**Exercise instructions:** Check every line below, and copy those that include "fruit".

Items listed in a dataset
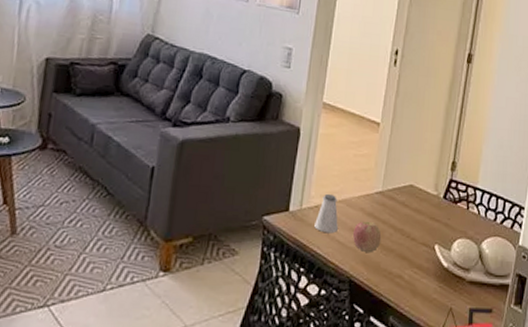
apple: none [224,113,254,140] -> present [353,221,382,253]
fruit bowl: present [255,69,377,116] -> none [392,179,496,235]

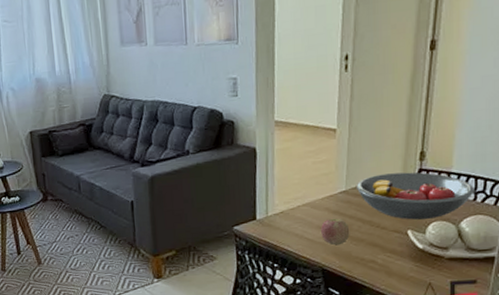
saltshaker: present [314,193,338,234] -> none [282,200,305,234]
fruit bowl: none [392,179,496,235] -> present [356,172,475,220]

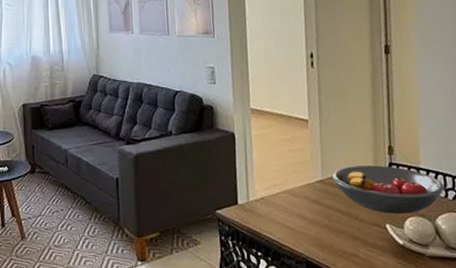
apple: present [321,218,350,245] -> none [301,207,331,236]

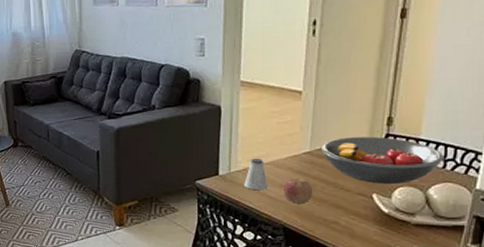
saltshaker: none [263,186,286,221] -> present [244,158,267,191]
apple: none [301,207,331,236] -> present [284,178,313,205]

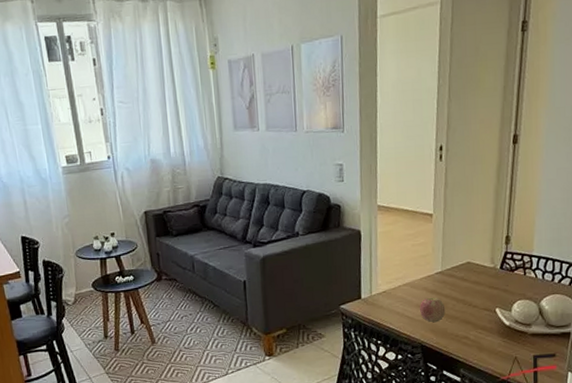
saltshaker: present [244,158,267,191] -> none [385,280,405,312]
fruit bowl: present [320,136,444,184] -> none [450,254,553,299]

**Answer for the task:**
fruit bowl: present [255,69,377,116] -> none [392,179,496,235]
fruit bowl: none [392,179,496,235] -> present [356,172,475,220]
fruit bowl: present [320,136,444,184] -> none [450,254,553,299]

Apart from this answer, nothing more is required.